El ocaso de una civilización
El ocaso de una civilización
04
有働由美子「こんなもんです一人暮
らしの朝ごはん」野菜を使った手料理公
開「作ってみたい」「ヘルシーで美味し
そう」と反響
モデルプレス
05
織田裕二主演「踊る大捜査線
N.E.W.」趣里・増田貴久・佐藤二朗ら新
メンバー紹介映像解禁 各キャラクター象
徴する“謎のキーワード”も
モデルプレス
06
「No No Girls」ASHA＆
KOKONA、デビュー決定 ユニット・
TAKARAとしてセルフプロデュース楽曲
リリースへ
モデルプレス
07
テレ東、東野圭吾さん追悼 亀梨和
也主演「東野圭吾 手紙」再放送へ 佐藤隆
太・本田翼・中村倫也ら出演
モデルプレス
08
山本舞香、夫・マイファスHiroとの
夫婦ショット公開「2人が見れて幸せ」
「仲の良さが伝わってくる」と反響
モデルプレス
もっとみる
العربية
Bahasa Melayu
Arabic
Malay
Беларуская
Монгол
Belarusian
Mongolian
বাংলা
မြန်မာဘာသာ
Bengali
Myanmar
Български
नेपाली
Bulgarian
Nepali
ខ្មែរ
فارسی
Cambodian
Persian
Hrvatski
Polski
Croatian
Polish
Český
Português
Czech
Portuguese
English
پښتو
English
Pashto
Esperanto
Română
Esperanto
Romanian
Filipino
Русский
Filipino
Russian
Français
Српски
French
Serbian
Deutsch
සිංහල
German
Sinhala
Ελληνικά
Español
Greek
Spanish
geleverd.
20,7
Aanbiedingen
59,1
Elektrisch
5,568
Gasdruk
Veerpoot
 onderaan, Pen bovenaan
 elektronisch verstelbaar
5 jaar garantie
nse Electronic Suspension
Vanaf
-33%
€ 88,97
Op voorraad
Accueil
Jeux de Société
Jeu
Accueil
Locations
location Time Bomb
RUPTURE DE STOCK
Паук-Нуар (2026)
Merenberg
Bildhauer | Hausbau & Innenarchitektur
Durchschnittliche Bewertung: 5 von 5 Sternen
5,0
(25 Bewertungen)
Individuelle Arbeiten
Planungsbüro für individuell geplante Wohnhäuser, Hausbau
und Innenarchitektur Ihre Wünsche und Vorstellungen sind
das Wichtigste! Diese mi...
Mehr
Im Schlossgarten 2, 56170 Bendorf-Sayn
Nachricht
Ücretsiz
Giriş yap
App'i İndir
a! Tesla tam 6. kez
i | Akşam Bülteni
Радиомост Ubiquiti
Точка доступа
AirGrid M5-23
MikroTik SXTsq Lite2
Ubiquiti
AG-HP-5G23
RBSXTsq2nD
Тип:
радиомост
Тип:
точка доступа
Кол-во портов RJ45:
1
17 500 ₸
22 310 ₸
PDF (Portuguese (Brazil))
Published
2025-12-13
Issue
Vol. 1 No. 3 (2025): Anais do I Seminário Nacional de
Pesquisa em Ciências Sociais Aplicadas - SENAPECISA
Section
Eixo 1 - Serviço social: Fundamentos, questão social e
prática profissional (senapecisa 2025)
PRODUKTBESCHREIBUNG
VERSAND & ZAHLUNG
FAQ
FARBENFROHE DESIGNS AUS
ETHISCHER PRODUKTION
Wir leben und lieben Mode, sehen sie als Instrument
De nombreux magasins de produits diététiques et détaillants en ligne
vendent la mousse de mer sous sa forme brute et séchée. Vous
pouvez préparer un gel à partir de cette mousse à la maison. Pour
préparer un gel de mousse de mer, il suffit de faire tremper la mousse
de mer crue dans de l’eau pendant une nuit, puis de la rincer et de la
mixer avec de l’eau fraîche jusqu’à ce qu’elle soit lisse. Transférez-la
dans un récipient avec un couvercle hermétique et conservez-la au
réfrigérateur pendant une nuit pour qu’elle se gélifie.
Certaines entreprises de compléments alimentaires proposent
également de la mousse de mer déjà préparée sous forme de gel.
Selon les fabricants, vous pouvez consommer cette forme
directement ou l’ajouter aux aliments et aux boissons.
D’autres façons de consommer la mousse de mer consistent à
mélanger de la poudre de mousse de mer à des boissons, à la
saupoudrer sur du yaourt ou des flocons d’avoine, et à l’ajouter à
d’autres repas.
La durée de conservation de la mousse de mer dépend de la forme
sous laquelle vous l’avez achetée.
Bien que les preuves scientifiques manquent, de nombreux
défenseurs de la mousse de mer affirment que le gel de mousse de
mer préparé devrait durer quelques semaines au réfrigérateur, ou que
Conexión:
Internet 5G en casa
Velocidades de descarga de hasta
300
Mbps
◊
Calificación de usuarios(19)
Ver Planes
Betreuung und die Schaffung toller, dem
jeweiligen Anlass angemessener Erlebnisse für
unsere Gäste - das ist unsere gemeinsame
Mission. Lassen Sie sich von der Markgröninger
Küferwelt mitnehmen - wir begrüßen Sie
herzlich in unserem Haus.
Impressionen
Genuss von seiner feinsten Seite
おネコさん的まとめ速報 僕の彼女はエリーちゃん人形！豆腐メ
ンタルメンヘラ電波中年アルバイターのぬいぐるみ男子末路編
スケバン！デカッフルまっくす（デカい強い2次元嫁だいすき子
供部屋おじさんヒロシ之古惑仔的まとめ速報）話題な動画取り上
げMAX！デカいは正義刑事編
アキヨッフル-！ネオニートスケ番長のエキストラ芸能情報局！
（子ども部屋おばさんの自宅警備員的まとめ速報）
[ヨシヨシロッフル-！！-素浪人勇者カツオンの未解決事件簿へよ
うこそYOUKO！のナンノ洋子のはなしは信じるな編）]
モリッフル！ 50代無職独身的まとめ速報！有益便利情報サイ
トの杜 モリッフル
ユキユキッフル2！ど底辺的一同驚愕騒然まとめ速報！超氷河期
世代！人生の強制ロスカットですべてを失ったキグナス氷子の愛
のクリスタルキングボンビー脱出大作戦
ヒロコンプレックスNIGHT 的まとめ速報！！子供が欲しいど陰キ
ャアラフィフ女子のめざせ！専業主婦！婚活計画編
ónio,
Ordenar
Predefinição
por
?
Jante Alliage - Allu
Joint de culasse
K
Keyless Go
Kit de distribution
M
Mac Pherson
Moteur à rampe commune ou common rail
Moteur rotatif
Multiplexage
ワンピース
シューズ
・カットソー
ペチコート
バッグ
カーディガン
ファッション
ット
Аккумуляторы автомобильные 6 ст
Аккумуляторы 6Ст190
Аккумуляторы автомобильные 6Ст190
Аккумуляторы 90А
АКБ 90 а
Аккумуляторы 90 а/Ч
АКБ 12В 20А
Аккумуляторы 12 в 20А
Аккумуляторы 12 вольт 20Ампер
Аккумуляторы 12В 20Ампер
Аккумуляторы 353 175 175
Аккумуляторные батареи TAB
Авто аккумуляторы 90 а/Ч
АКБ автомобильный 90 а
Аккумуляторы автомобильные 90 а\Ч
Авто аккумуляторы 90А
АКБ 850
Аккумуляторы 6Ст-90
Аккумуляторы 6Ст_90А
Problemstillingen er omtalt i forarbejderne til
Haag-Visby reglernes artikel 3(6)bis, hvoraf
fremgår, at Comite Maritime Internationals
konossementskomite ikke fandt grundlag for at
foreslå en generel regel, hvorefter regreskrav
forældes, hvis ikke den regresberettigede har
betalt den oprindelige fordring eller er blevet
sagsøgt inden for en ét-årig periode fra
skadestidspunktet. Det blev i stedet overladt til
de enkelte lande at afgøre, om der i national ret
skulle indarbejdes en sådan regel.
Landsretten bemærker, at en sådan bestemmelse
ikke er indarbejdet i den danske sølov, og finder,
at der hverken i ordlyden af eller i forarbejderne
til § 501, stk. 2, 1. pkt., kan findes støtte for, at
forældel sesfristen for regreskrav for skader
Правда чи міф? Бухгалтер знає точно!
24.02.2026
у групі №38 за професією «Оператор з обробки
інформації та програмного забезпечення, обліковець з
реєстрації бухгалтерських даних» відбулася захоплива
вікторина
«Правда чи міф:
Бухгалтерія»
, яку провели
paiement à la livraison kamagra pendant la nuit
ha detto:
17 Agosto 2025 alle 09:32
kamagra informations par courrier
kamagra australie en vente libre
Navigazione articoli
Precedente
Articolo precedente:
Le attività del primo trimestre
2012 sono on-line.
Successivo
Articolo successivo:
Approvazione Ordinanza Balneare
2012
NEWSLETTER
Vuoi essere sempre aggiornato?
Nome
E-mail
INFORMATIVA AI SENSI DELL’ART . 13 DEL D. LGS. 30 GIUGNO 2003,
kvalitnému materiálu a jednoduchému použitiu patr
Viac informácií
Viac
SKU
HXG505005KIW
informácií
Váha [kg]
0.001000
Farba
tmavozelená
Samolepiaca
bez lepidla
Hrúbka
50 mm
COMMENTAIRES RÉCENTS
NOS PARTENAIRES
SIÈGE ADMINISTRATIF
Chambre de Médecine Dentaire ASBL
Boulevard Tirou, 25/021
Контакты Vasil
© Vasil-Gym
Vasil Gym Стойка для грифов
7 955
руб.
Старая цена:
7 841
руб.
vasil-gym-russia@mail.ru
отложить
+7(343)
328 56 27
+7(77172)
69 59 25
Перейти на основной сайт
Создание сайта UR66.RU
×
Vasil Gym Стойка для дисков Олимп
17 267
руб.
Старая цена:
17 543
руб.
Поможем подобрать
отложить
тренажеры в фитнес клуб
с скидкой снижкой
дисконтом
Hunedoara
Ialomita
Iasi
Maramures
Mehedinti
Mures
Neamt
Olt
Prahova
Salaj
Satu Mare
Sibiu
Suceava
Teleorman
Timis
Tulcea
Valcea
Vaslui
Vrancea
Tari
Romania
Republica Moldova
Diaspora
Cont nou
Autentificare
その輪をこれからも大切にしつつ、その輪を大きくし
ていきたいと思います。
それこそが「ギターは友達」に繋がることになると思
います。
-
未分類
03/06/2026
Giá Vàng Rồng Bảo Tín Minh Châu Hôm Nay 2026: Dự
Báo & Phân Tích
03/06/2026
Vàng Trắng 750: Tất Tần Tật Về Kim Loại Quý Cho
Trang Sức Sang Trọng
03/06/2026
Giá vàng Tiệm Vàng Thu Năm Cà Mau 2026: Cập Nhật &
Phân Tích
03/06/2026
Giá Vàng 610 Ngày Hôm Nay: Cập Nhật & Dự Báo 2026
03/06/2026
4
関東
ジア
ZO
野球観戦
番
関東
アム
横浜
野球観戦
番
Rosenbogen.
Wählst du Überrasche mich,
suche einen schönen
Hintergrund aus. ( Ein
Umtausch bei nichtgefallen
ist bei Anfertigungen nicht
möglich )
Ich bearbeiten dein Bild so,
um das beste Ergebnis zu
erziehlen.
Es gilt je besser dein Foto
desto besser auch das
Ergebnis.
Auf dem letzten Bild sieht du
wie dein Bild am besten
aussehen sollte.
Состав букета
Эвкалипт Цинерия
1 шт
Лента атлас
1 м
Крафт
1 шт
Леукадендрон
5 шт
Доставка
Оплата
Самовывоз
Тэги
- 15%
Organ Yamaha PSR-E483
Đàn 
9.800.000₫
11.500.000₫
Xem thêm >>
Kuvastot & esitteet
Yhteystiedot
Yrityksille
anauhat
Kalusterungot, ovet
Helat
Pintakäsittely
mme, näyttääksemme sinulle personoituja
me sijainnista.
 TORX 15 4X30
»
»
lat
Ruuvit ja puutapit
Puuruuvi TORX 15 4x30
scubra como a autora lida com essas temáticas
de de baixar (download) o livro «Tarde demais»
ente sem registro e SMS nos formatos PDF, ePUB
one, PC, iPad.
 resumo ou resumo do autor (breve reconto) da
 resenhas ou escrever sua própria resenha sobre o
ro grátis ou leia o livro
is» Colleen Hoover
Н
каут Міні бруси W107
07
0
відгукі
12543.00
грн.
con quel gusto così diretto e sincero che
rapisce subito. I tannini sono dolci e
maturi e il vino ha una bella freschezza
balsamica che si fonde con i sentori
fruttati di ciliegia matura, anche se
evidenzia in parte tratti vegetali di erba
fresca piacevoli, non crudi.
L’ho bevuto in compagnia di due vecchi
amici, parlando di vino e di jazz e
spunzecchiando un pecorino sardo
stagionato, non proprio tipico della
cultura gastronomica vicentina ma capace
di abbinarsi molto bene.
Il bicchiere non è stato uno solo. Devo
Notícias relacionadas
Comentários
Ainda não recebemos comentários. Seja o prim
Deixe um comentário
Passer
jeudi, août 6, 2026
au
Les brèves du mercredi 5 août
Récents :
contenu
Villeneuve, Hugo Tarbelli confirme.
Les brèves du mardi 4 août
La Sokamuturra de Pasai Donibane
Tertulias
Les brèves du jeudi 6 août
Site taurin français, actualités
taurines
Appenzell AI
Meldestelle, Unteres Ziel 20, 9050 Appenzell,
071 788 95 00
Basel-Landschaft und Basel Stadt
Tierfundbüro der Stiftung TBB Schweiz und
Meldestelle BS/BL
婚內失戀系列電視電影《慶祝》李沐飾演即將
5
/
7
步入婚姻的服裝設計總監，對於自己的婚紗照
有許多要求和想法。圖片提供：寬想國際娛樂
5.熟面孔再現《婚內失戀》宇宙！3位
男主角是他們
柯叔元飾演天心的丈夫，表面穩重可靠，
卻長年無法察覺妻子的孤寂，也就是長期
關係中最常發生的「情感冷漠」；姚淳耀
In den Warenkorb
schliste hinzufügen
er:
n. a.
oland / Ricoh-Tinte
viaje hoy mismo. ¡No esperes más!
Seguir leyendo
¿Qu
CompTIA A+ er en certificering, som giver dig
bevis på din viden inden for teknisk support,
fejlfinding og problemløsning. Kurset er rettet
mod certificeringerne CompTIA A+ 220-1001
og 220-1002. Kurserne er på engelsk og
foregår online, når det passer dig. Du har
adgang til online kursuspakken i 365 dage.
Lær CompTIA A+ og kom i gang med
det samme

Task to carry out =
Write out word for word only the lines from the start of the entries down to the line with "Individuelle Arbeiten", please, including both ends.

The completed task =
El ocaso de una civilización
El ocaso de una civilización
04
有働由美子「こんなもんです一人暮
らしの朝ごはん」野菜を使った手料理公
開「作ってみたい」「ヘルシーで美味し
そう」と反響
モデルプレス
05
織田裕二主演「踊る大捜査線
N.E.W.」趣里・増田貴久・佐藤二朗ら新
メンバー紹介映像解禁 各キャラクター象
徴する“謎のキーワード”も
モデルプレス
06
「No No Girls」ASHA＆
KOKONA、デビュー決定 ユニット・
TAKARAとしてセルフプロデュース楽曲
リリースへ
モデルプレス
07
テレ東、東野圭吾さん追悼 亀梨和
也主演「東野圭吾 手紙」再放送へ 佐藤隆
太・本田翼・中村倫也ら出演
モデルプレス
08
山本舞香、夫・マイファスHiroとの
夫婦ショット公開「2人が見れて幸せ」
「仲の良さが伝わってくる」と反響
モデルプレス
もっとみる
العربية
Bahasa Melayu
Arabic
Malay
Беларуская
Монгол
Belarusian
Mongolian
বাংলা
မြန်မာဘာသာ
Bengali
Myanmar
Български
नेपाली
Bulgarian
Nepali
ខ្មែរ
فارسی
Cambodian
Persian
Hrvatski
Polski
Croatian
Polish
Český
Português
Czech
Portuguese
English
پښتو
English
Pashto
Esperanto
Română
Esperanto
Romanian
Filipino
Русский
Filipino
Russian
Français
Српски
French
Serbian
Deutsch
සිංහල
German
Sinhala
Ελληνικά
Español
Greek
Spanish
geleverd.
20,7
Aanbiedingen
59,1
Elektrisch
5,568
Gasdruk
Veerpoot
 onderaan, Pen bovenaan
 elektronisch verstelbaar
5 jaar garantie
nse Electronic Suspension
Vanaf
-33%
€ 88,97
Op voorraad
Accueil
Jeux de Société
Jeu
Accueil
Locations
location Time Bomb
RUPTURE DE STOCK
Паук-Нуар (2026)
Merenberg
Bildhauer | Hausbau & Innenarchitektur
Durchschnittliche Bewertung: 5 von 5 Sternen
5,0
(25 Bewertungen)
Individuelle Arbeiten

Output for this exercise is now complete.